> **About this task**: For the word "those", give the number of lines in these entries that contain it, with nothing else.

[Stored items from a collection]

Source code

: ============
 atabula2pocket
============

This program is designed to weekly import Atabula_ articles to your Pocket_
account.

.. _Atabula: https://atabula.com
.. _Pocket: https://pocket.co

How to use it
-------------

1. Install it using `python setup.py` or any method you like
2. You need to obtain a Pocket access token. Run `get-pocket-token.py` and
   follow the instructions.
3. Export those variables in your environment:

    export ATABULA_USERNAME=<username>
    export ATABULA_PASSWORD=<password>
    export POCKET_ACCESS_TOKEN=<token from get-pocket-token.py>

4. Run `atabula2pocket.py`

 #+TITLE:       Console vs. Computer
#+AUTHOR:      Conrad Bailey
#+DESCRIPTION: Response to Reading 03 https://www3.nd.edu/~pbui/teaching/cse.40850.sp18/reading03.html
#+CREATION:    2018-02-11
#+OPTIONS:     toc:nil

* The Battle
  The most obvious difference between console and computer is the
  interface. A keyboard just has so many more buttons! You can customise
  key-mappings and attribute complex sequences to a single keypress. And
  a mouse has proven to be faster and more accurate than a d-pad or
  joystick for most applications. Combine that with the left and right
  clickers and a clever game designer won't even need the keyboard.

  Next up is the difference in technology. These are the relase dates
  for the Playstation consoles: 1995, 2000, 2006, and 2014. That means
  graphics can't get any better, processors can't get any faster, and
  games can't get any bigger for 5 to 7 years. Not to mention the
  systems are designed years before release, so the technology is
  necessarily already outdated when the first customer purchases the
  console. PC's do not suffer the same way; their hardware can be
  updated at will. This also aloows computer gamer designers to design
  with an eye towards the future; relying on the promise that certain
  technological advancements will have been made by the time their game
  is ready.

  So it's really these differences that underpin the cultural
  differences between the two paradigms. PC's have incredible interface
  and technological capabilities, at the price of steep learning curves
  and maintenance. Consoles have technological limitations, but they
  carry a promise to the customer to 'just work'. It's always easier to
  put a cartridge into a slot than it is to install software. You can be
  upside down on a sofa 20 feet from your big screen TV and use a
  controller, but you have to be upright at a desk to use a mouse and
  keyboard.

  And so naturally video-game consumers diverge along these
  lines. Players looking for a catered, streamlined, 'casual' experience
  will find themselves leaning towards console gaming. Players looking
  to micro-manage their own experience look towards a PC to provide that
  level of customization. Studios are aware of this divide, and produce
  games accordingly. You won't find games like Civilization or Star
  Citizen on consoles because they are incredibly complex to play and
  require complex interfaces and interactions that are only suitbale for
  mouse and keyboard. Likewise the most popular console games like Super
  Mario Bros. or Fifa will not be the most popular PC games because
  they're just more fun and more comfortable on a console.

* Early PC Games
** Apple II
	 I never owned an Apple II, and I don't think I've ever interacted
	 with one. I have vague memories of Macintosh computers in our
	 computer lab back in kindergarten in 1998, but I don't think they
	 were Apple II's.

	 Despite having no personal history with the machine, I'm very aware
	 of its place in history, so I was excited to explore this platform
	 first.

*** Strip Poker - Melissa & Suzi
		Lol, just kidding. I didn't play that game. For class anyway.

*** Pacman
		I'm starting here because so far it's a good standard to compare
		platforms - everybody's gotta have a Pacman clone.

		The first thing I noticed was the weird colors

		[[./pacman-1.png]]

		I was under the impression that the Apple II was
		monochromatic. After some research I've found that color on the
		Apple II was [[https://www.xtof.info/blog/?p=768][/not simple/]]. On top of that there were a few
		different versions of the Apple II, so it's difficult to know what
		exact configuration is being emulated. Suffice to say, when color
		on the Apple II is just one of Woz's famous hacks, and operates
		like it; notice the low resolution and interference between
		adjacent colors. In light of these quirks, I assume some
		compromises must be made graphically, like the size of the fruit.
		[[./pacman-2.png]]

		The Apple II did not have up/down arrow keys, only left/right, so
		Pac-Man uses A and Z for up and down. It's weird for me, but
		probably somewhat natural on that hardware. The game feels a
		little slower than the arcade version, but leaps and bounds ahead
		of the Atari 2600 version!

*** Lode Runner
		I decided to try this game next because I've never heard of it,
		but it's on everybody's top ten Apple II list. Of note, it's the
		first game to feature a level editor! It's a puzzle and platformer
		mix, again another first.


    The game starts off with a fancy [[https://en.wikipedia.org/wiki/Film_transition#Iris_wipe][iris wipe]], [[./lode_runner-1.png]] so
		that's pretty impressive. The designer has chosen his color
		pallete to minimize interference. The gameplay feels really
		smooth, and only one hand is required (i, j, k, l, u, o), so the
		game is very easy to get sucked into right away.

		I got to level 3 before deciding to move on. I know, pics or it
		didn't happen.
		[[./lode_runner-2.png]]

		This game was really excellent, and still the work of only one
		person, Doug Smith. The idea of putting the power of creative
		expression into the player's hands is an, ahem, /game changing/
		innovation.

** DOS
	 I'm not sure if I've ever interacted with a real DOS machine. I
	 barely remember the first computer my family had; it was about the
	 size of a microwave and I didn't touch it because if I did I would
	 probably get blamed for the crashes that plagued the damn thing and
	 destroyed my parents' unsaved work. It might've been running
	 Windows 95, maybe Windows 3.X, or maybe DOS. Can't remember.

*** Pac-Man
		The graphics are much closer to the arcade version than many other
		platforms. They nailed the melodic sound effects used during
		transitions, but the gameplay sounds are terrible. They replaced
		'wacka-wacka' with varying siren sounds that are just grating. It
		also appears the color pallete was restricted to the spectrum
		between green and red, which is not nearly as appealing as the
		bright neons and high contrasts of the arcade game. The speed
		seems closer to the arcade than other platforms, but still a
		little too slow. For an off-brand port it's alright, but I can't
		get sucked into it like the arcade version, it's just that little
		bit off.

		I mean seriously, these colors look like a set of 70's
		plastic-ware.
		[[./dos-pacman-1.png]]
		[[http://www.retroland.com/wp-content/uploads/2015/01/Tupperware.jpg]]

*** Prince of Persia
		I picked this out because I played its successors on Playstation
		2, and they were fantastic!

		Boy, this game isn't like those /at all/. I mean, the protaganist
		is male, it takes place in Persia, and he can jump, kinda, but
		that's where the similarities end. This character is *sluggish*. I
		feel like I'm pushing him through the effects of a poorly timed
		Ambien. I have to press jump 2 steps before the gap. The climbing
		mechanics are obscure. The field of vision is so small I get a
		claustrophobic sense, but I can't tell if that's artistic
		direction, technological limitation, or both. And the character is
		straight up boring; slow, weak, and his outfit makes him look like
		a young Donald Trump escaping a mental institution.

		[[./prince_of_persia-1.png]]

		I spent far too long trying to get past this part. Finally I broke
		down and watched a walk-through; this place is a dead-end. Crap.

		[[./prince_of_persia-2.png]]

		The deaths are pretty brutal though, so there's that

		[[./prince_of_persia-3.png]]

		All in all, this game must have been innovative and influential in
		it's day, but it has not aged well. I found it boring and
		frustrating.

> **Answer space**: 2